Thursdays at the ROC.
You can pronounce that rock, or R. O. C, either way it sounds like a television show. Being there, at the ROC, feels like a television show. Sitcoms generally have one or two sets. Who hasn’t seen That Seventies Show’s basement couch? Or what about Archie Bunker’s chair. Describe for me the interior of The Swamp. Or where little Janet Jackson listened to Jimmie Walker shout “Dyn-o-mite?” After countless viewing hours these sets are etched deeply into our collective conscious. Similarly, we see one or two sets on the third floor of the Riley Outpatient Center. Waiting room, Exam room, Procedure room, Infusion room.
The cast of characters stays the same, every time we approach the desk the two women confirm our address. We sit down to the right of the information desk. Here two scenarios take place. We look around to determine who is new, remember you can tell by the deer in the headlights look, and who is ahead of us, you can tell because the kids have no hair, some with scars (yes, I mean on their heads). And of course, everyone steps quietly, eyes darting to an fro, around the pale little boy in the wheel chair who looks like he could expire at any moment, or any kid with a pink bucket. Sometimes a caffeinated mom talks to us, or I, as the caffeinated mom, talk to others. Connecting with another who understands when you simply say, “decadron,” as your child is laying on the floor screaming can feel good. Usually though most people just look at each other and look away. It is as if too much contact will allow the emotions of the situation to explode.

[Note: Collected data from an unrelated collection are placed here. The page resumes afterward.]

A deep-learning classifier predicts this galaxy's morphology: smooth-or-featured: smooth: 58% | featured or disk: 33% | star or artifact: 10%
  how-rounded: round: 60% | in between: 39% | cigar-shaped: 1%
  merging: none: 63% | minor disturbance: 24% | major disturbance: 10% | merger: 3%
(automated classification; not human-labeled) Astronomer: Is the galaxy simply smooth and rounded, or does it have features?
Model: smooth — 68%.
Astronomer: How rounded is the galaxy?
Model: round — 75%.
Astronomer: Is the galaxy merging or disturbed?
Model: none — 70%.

To get from this uncomfortable limbo into the exam room, the patients are called by a tech. Everyone jumps up as fast as possible, even though, it tends to be a hurry up and wait situation at the other end. In the “Department of Weights & Measures” as I dubbed it, the HIPAA violations stare me in the face. Never the less, I don’t write down any names, even though I think about it every time. Two things bug me about this room. Ray of Ray’s Sunshine Foundation, wrote a little note and put his picture on it. Ray has crossed over. Just above and to the left of this note is a button with a boy’s face and his dates of life, 1998-2002. I see these reminders EVERY time I see them.

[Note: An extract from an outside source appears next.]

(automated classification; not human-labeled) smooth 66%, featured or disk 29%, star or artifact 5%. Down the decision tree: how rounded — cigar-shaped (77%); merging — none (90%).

Then to the exam room where we fight Isa to get her port accessed. Every week we have to try different things, today it was bringing in a second nurse to hold her hand, and who Isa knew would hold her down if she had to. This is the room where they pushed the VCR today. Today, Isa’s counts came back low.

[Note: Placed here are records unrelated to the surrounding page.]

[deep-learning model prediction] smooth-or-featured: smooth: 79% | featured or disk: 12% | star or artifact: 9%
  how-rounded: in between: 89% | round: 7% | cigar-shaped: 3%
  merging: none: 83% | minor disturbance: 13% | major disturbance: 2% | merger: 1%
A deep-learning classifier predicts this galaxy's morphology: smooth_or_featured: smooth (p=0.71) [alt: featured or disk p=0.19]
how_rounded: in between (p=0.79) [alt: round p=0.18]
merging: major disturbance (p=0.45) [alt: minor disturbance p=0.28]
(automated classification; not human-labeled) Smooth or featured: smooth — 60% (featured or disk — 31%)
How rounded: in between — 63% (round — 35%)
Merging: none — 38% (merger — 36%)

ANC 238 (the lowest it has been since leaving the hospital in January)
So, we ended up sitting in the infusion room for several hours, we had to wait for blood for some reason. She received, oh i forgot, a bag of Orange juice as the girls call it. Platelets as the grown-ups call it.
Then we make another appointment, get some of the Beads of Hope and off we go to pay 7 dollars to the parking garage.